Thousands of shoppers from both sides of the U.S.-Mexico border flock to the Rio Grande Valley every year during Black Friday looking to kick-start their holiday gift shopping and save some money.
This frenzied search for the best deals can make shoppers vulnerable to offers that are too good to be true, said Angie M. Salazar, assistant special agent in charge of Homeland Security Investigations in Harlingen.
“One of the main reasons why we focus on intellectual property rights is because it has a huge economic impact, but also because we want to protect the consumer, especially with Black Friday and Cyber Monday coming up,” Salazar said.

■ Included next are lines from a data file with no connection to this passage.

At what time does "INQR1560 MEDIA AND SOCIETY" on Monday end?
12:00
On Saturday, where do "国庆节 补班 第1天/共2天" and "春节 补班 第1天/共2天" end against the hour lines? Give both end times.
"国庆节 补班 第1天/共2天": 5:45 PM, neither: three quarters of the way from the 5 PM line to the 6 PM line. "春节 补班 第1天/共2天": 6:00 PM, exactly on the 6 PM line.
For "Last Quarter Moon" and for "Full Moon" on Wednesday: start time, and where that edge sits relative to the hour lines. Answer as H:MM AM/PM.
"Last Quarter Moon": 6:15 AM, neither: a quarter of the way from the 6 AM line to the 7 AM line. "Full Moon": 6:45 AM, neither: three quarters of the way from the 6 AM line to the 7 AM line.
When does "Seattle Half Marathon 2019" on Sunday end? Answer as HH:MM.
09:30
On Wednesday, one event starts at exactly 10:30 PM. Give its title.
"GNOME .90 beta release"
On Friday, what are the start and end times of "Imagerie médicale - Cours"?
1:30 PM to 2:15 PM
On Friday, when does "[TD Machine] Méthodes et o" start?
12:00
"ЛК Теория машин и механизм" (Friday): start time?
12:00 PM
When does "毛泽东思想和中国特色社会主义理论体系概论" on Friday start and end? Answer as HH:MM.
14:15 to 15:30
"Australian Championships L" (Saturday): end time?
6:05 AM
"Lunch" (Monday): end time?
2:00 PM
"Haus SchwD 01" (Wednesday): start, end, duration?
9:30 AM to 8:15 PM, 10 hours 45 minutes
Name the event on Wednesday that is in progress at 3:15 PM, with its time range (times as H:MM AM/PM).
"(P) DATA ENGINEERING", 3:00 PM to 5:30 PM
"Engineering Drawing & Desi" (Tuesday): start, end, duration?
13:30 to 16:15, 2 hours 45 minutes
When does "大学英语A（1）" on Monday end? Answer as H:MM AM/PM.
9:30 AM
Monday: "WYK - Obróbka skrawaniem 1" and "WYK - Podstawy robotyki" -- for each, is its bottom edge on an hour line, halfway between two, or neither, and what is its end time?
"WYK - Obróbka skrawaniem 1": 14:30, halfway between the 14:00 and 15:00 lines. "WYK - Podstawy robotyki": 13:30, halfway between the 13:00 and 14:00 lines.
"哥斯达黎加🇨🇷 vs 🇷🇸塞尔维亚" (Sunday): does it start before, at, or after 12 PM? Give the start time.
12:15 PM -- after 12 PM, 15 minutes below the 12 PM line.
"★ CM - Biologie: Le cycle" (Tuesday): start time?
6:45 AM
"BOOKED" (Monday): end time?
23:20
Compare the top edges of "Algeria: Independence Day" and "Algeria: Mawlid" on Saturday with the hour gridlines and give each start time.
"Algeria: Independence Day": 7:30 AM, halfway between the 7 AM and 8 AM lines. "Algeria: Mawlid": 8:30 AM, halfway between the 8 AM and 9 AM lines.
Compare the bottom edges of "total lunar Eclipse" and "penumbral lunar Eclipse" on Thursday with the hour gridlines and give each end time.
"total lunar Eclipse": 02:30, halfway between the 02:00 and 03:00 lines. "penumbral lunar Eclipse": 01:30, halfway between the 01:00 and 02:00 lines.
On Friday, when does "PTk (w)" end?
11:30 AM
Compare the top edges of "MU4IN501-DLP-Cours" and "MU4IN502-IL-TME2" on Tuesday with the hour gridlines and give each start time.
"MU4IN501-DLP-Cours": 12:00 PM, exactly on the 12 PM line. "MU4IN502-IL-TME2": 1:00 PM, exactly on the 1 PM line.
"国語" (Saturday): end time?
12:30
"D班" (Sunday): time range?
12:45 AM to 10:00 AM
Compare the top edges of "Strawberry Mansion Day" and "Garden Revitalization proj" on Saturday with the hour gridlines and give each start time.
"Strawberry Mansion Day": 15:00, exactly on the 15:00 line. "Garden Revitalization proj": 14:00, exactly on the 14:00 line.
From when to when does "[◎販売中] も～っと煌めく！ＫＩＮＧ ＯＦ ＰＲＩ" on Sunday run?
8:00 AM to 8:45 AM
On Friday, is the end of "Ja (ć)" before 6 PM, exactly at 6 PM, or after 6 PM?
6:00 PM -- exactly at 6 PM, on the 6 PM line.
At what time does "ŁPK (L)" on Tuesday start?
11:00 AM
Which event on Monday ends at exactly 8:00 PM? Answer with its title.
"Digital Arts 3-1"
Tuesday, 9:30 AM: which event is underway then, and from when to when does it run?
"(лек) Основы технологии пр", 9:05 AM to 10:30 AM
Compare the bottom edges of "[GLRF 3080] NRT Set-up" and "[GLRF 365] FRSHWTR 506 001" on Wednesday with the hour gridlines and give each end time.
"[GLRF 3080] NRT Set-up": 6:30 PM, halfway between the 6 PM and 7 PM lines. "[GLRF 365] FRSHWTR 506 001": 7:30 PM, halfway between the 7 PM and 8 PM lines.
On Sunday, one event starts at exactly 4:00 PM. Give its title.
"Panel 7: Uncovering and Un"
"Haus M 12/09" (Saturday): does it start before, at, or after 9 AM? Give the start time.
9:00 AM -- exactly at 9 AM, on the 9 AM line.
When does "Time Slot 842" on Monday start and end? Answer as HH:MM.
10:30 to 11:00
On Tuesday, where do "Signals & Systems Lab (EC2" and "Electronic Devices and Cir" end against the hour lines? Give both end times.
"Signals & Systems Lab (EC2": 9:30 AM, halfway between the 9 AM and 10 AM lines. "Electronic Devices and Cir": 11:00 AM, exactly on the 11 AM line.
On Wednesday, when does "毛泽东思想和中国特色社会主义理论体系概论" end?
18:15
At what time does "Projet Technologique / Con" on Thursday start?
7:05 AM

“What we are seeing, especially here in the Valley, are a lot of products that people are putting on their skin, on their eyes, and could potentially harm them, like makeup and medicine,” she added.
Recently, Immigration and Customs Enforcement, the Food and Drug Administration and U.S. Customs and Border Protection seized about 100,000 pairs of counterfeit, contact lenses responsible for causing eye infections, conjunctivitis and impaired vision, according to an October news release.
Salazar said many of these items are being sold online or by unlicensed vendors nationwide.
“In the Rio Grande Valley, we’ve seen these items being sold at flea markets by independent vendors, various social media websites and apps,” Salazar said. “Nationwide, we’ve seen these items sold by street vendors.”
A table full of counterfeit items at HSI’s Harlingen office this week included Kylie and M.A.C. brand cosmetics, DVDs, and Cowboys football jerseys. Some of the cosmetics tested positive for lead and other carcinogenic chemicals, Salazar said.